Secondo uno studioso il dialogo è stato scritto nel 1347, poi successivamente rivisto due volte nel
1349 e nel 1353.
Nel 1343 il dialogo rifletterebbe una volontà di cambiamento e trasformazione che caratterizza la
soglia del compimento dei quarant’anni. Francesco rappresenta il Petrarca effettivo del 1343,
mentre Agostino rappresenterebbe la voce di Petrarca della piena maturità (verso il 1350).
Struttura:
Nel proemio Petrarca presenta il dialogo come la trascrizione di una “visione”. La visione è
costituita dall’apparizione di una donna che costituisce la voce della verità. La verita per tutto il
resto del dialogo è presente ma silenziosa, non intervenendo mai. Questa presenza muta della
verità corrisponde sia una certificazione a parte dell’autore della profondità di cui si sta parlando,
sia un’attestazione della natura aperta di questo dialogo, come se non ci fosse una realtà
preordinata.
Il primo giorno Agostino insiste su due punti essenziali:
→
1. Se Francesco non riesce a cambiare vita, a conformare la sua esistenza ai suoi ideali, questo
dipende dalla sua volontà, in cui risiede la radice di ogni peccato;
2. Il fulcro per riprendere possesso di sé è la meditazione sulla morte, sulla finitezza e sulla
precarietà della vita umana.
Agostino richiama Francesco ad un pensiero che ritiene fondamentale che è la morte e la finitezza
dell’essere umano.
Il pensiero della miseria umana è il punto di partenza di tutto il discorso di Agostino (pensiero
cristiano di cui è portatore Agostino).
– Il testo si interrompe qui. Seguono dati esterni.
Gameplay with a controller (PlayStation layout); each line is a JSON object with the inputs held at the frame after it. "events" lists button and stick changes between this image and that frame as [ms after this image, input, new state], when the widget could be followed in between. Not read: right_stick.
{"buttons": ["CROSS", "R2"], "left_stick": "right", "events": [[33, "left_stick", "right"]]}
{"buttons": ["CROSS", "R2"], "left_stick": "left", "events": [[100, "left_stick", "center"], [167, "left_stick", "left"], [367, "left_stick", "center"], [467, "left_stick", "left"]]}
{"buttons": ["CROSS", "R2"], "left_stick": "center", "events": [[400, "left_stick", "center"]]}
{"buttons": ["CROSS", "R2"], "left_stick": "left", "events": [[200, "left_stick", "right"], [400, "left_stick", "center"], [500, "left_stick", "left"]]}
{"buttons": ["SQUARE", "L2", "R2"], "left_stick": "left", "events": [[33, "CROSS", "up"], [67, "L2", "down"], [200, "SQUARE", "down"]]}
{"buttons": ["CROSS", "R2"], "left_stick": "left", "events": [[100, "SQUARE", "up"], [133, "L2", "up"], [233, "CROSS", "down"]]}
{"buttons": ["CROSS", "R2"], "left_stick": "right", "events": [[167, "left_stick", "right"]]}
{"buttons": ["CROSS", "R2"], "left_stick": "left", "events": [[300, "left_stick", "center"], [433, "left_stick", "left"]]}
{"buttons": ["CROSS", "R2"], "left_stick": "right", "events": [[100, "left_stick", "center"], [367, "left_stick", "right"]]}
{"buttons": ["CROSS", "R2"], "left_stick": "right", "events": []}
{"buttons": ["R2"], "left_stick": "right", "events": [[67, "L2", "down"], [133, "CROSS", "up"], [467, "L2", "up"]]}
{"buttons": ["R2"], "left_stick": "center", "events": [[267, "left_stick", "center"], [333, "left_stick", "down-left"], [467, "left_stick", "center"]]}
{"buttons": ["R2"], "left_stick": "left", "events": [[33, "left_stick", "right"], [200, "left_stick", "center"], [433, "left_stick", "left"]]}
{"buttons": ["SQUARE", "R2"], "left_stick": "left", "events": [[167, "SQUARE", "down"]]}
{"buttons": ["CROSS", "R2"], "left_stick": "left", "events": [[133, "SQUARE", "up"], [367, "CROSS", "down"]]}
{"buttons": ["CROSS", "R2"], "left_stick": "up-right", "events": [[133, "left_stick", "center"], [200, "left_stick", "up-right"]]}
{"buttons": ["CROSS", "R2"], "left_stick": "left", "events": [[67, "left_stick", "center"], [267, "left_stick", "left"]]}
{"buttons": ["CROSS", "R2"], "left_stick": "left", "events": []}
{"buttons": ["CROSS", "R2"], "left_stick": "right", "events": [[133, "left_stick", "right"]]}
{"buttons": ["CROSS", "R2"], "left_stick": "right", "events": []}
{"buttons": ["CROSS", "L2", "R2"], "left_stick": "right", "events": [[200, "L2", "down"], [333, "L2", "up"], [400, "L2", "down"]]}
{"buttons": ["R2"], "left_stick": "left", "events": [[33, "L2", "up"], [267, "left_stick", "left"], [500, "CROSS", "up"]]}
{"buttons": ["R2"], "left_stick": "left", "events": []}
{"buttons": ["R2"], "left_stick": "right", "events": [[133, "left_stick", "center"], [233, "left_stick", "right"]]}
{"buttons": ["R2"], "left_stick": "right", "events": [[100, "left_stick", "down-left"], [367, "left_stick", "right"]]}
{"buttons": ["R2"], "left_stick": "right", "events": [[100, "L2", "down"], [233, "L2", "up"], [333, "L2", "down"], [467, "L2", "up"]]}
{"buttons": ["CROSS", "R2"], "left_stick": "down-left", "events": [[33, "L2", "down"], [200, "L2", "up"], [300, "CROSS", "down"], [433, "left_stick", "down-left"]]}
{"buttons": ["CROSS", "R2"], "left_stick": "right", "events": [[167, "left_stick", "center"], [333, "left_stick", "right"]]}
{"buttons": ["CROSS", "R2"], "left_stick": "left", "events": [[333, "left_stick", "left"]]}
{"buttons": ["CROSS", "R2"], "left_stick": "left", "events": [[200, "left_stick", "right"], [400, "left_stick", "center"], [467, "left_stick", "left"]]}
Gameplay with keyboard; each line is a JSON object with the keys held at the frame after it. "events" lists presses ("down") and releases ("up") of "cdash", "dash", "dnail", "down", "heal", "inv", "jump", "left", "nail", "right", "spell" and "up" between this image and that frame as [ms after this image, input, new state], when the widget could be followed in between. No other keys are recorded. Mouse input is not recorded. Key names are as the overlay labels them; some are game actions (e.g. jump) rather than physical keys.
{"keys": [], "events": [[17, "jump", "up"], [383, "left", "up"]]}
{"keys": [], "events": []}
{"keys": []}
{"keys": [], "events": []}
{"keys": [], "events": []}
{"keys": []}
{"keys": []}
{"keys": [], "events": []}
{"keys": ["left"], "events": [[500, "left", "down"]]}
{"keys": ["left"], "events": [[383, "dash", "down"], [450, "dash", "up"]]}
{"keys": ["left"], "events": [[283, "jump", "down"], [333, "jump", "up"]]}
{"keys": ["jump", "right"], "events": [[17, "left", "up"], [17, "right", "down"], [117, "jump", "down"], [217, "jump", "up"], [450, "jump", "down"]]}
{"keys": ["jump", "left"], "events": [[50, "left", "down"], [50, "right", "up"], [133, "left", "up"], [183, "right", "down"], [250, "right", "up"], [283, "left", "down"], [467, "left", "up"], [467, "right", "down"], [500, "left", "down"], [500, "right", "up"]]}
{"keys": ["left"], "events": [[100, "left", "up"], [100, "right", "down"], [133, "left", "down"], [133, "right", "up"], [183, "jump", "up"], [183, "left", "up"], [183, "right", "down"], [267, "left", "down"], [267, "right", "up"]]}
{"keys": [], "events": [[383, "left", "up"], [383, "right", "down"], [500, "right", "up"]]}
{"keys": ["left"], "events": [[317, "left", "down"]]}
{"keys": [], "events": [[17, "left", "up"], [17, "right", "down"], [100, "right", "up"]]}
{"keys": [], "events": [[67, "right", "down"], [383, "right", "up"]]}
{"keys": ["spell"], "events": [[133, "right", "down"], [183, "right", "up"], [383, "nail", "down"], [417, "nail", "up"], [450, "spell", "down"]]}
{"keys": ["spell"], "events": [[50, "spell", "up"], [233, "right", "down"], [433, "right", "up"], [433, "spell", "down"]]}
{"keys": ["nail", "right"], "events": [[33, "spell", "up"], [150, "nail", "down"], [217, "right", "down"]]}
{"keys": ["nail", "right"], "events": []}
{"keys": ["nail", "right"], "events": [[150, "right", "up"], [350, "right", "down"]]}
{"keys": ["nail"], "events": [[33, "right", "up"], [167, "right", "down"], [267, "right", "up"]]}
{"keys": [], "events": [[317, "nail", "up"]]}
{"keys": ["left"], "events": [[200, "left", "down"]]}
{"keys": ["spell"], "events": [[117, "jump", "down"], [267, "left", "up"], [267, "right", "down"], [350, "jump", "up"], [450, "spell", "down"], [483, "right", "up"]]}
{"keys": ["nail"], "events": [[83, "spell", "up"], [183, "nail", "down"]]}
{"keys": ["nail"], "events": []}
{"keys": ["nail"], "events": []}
Gran parte del primo libro è dedicato da parte di Agostino , a
far in modo che penetri ll’interno delle ossa e del midollo osseo, il pensiero della finitezza
dell’essere umano. A ciò si scontra la volontà di non riuscirci da parte di Francesco.
Il Secondo giorno Agostino esamina Francesco, passando in rassegna tutti i suoi peccati
→
secondo lo schema dei peccati capitali.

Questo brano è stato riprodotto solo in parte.